_What you are asked to do_.
Reproduce the listing exactly, keeping every word as it is.

[Dataset section — start]

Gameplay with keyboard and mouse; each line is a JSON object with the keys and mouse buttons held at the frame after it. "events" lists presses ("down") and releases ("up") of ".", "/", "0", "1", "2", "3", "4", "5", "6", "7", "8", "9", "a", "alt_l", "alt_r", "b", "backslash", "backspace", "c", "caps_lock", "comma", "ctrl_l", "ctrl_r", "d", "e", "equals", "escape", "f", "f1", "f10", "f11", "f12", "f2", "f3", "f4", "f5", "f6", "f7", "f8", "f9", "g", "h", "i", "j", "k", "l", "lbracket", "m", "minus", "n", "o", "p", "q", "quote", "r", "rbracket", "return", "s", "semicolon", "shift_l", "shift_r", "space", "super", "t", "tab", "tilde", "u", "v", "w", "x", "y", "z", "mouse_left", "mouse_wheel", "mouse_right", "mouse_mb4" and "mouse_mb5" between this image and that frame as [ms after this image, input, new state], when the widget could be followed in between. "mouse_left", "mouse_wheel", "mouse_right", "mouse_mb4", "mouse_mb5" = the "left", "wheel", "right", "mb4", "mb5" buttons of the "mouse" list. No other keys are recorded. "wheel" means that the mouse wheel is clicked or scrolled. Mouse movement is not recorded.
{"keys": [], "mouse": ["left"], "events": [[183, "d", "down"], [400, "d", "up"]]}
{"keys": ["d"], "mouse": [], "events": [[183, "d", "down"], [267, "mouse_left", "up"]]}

[Dataset section — finish]

_Exercise result_.
Gameplay with keyboard and mouse; each line is a JSON object with the keys and mouse buttons held at the frame after it. "events" lists presses ("down") and releases ("up") of ".", "/", "0", "1", "2", "3", "4", "5", "6", "7", "8", "9", "a", "alt_l", "alt_r", "b", "backslash", "backspace", "c", "caps_lock", "comma", "ctrl_l", "ctrl_r", "d", "e", "equals", "escape", "f", "f1", "f10", "f11", "f12", "f2", "f3", "f4", "f5", "f6", "f7", "f8", "f9", "g", "h", "i", "j", "k", "l", "lbracket", "m", "minus", "n", "o", "p", "q", "quote", "r", "rbracket", "return", "s", "semicolon", "shift_l", "shift_r", "space", "super", "t", "tab", "tilde", "u", "v", "w", "x", "y", "z", "mouse_left", "mouse_wheel", "mouse_right", "mouse_mb4" and "mouse_mb5" between this image and that frame as [ms after this image, input, new state], when the widget could be followed in between. "mouse_left", "mouse_wheel", "mouse_right", "mouse_mb4", "mouse_mb5" = the "left", "wheel", "right", "mb4", "mb5" buttons of the "mouse" list. No other keys are recorded. "wheel" means that the mouse wheel is clicked or scrolled. Mouse movement is not recorded.
{"keys": [], "mouse": ["left"], "events": [[183, "d", "down"], [400, "d", "up"]]}
{"keys": ["d"], "mouse": [], "events": [[183, "d", "down"], [267, "mouse_left", "up"]]}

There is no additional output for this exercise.